Each woman then was asked to move to the table that best represented the NRA outreach program they wanted to learn more about, identified by a placard on each table. Whether it was concealed carry and personal protection, politics and grassroots, hunting and conservation, competitive shooting or youth programs, each table of 10 women engaged in discussion, exchanging ideas, arriving at advice and suggestions to share with the other attendees, in hopes of providing some tools and resources for others looking to advance their Second Amendment pursuits.

Competitive Shooting champion Becky Yackley says she has been coming to this breakfast for years, and recommends that women new to the 2A community attend for the chance to meet and truly engage with other women. “There are several events for women at the NRA Annual meetings, but this breakfast is laid back enough that you DO have time to talk, connect, and if you can only spend a short time, you still meet others,” she said. 

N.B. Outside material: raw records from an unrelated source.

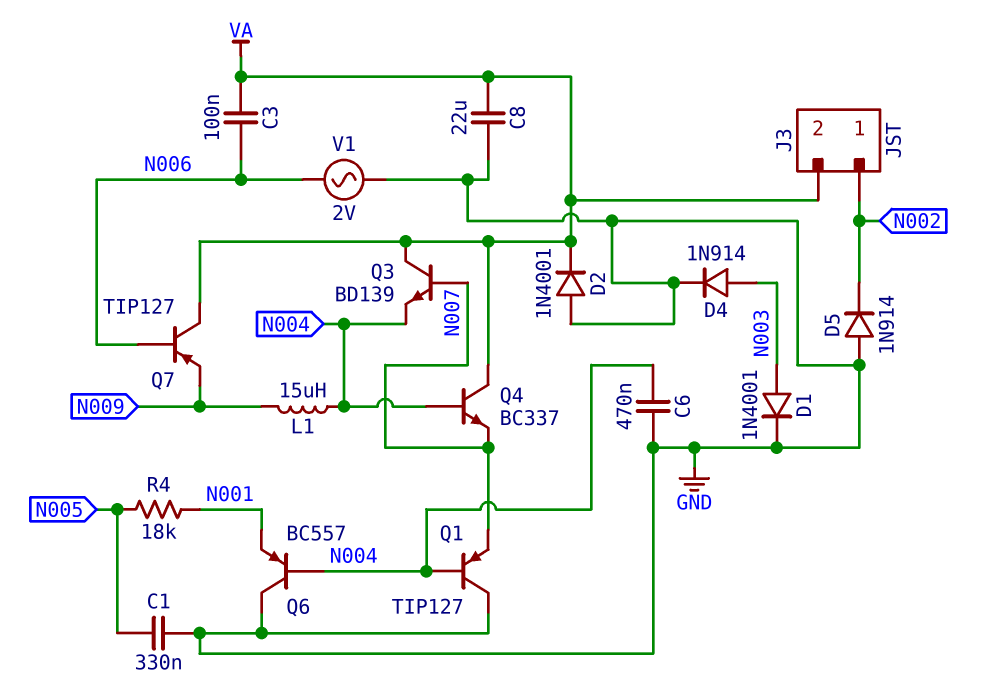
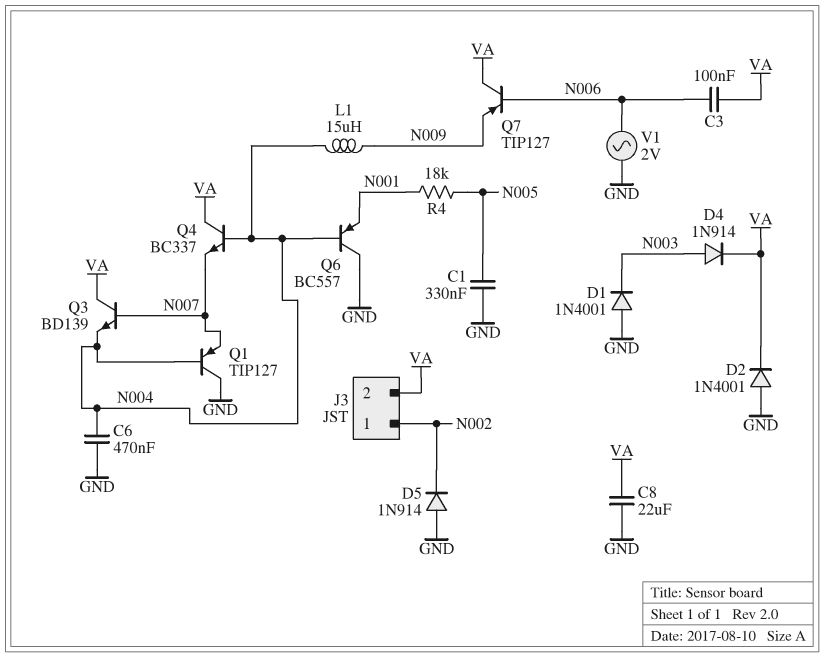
D1: diode 1N4001 (A N003, K GND) -> diode 1N4001 (A GND, K N003)
D4: diode 1N914 (A N003, K GND) -> diode 1N914 (A N003, K VA)

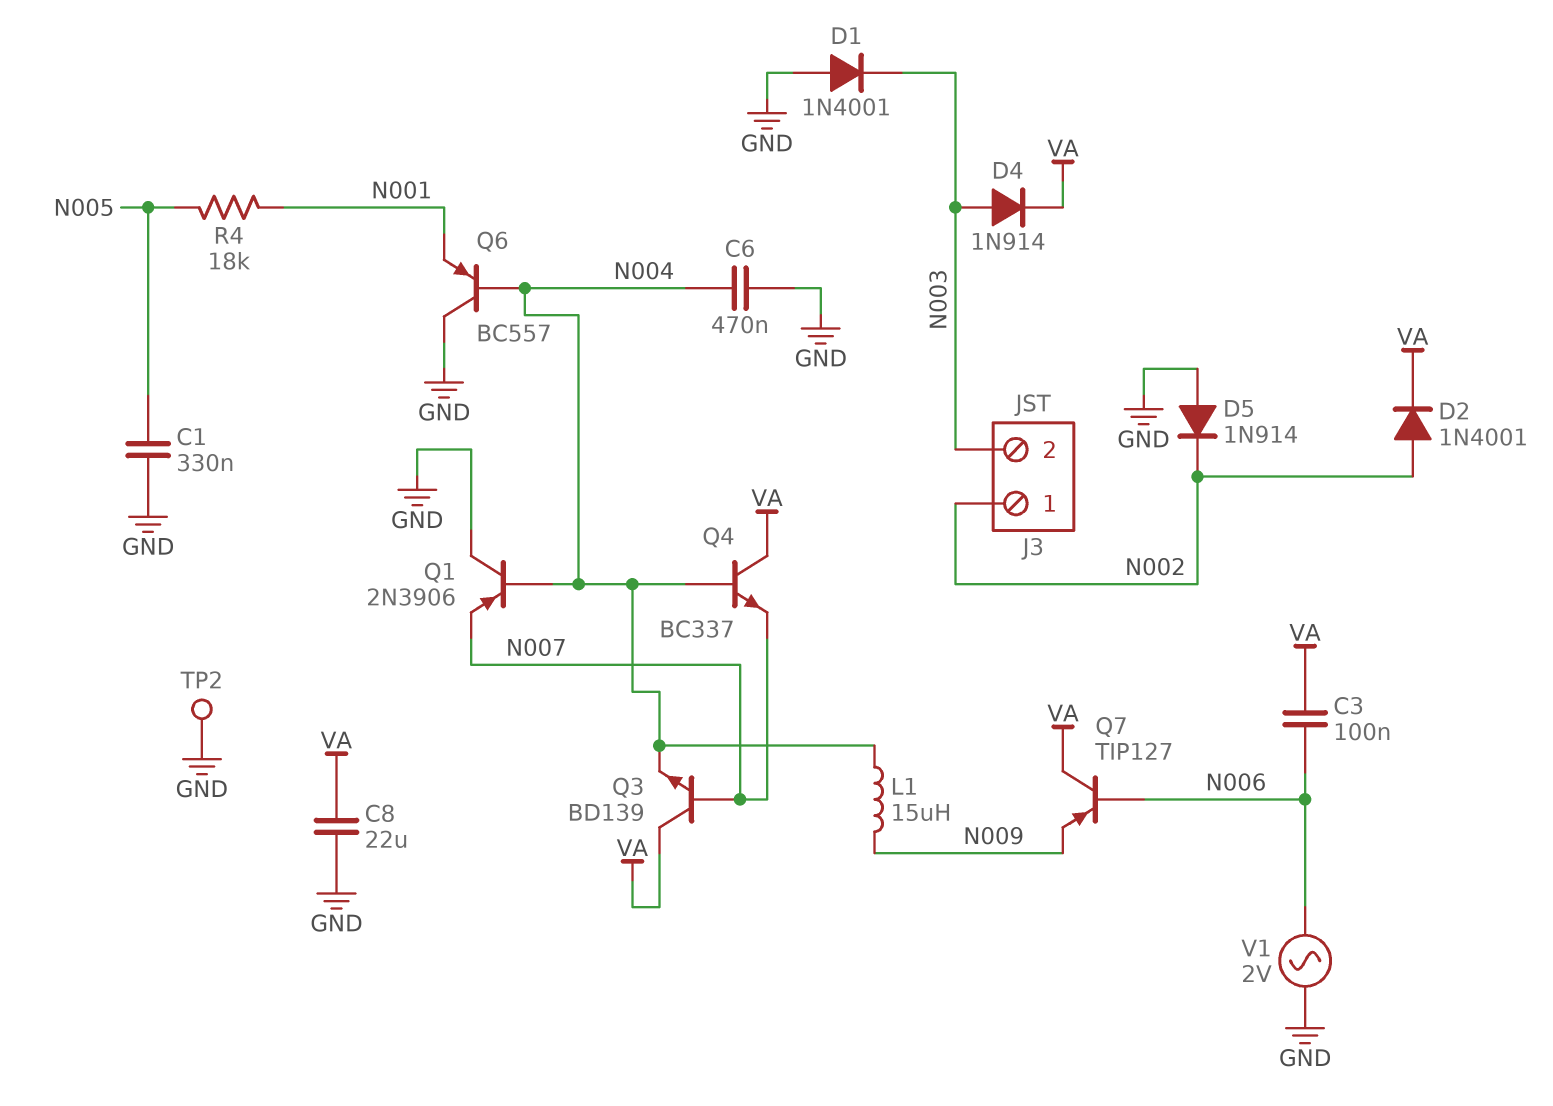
D2: diode 1N4001 (A GND, K VA) -> diode 1N4001 (A N002, K VA)
J3 pin 2: VA -> N003
Q1: PNP TIP127 (B N004, C GND, E N007) -> PNP 2N3906 (B N004, C GND, E N007)
TP2: none -> test point (GND)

“I met a mother and daughter from Alaska (they are featured on History’s Mountain Men series) who hunt to help others procure food. A sustainable and ecologically responsible undertaking, these two women share to help feed others and steward natural resources!” said Becky. “It always feels like a breath of fresh air to just hear how and why so many women from all over the country live a life involved in firearms and the Second Amendment.”

Liz Foley summed up the spirit of the New Energy Breakfast. “Connections and friendships were forged instantly by an unspoken bond of the most amazing spirits joined in a common goal,” she said. “The energy generated that Sunday morning is a powerful force; inspiring and yes, energizing women of all backgrounds and interests to learn about each other, share their experiences, their passion for the NRA and all our programs and focusing on the difference we can make as a united team.” She added, “The magnitude of the influence women will have in the future of the Second Amendment compares only to the shared values and friendships made at the New Energy Breakfast.”